The gap narrowed to NZ$4.44 billion ($3.1 billion) in the 12 months ended July 31 from NZ$4.47 billion in the year through May, Statistics New Zealand said in Wellington today.
New Zealand's economy was probably in a recession in the first half of 2008, curbing consumer demand for imported computers and cars. Global oil prices are starting to decline from record-highs, adding to signs that the trade deficit will narrow further.
New Zealand's dollar fell to 70.38 U.S. cents at 10:53 a.m. in Wellington trading from 70.43 cents before the report.
Imports rose 22 percent to NZ$4.2 billion in July from a year earlier, the largest increase since May 2006. The gain exceeded the 16 percent forecast by economists.
Fuel imports led the increase, rising 58 percent, the statistics agency said.
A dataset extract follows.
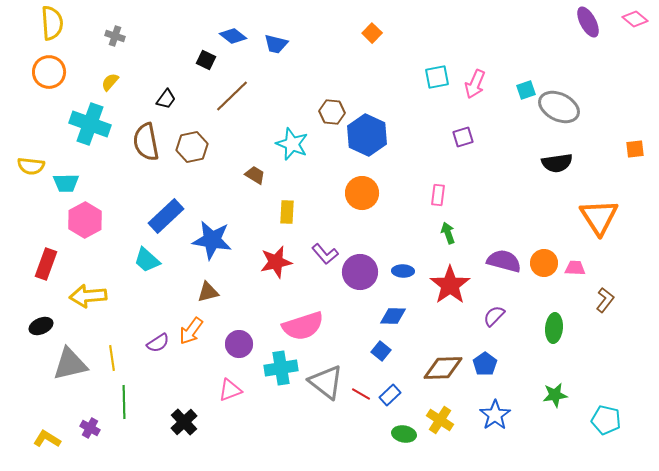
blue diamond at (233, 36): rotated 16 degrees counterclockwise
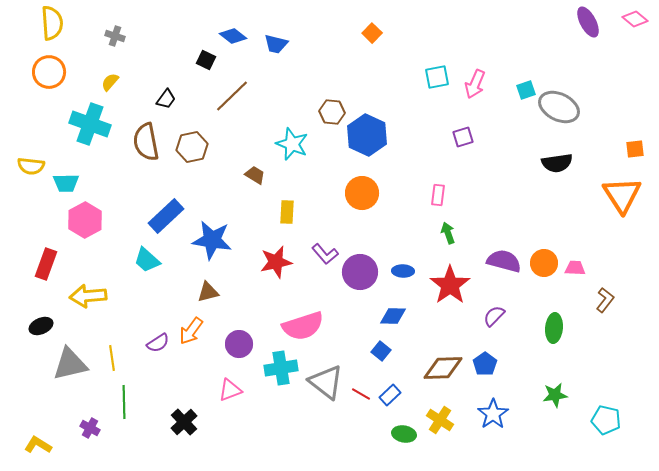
orange triangle at (599, 217): moved 23 px right, 22 px up
blue star at (495, 415): moved 2 px left, 1 px up
yellow L-shape at (47, 439): moved 9 px left, 6 px down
The largest contributor to the gain was diesel. The next largest increase was from mechanical equipment including machinery used in gas fields and irrigation projects. Electrical machinery imports were buoyed by purchases of television digital decoders, the agency said.
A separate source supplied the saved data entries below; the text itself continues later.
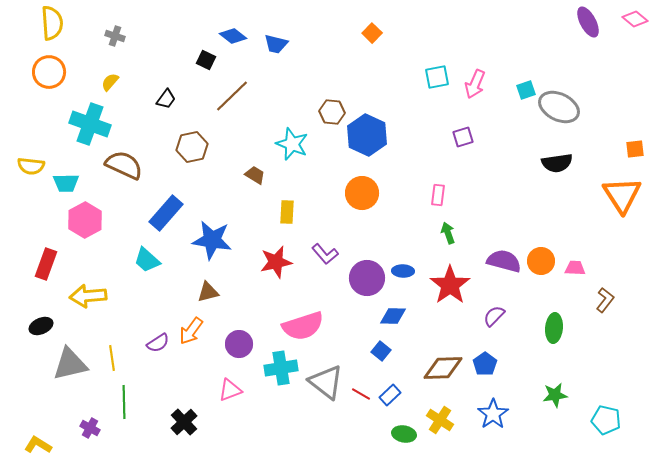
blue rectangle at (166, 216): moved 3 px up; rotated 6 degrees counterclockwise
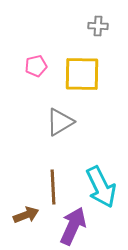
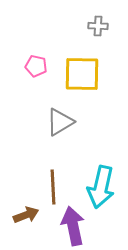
pink pentagon: rotated 25 degrees clockwise
cyan arrow: rotated 39 degrees clockwise
purple arrow: rotated 36 degrees counterclockwise
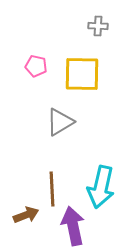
brown line: moved 1 px left, 2 px down
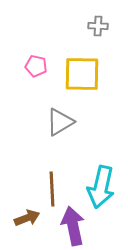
brown arrow: moved 1 px right, 3 px down
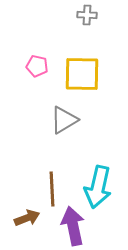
gray cross: moved 11 px left, 11 px up
pink pentagon: moved 1 px right
gray triangle: moved 4 px right, 2 px up
cyan arrow: moved 3 px left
Exports rose 30 percent in July from a year earlier to NZ$3.42 billion. The increase matched the median forecast in the economists' survey.
Sales of milk powder, butter and cheese, which make up almost one-fifth of overseas shipments, increased 51 percent from a year earlier.
Exports of crude oil gained to NZ$316 million from NZ$50 million a year earlier. Oil is now New Zealand's third-largest export after dairy and meat following the commencement of production at the Tui field in July.
Economists monitor the rolling, 12-month trade balance because of volatility in the month-on-month figures, which aren't seasonally adjusted. In July, there was a NZ$781 million trade deficit compared with an NZ$808 million gap a year earlier. Economists expected a NZ$538 million deficit.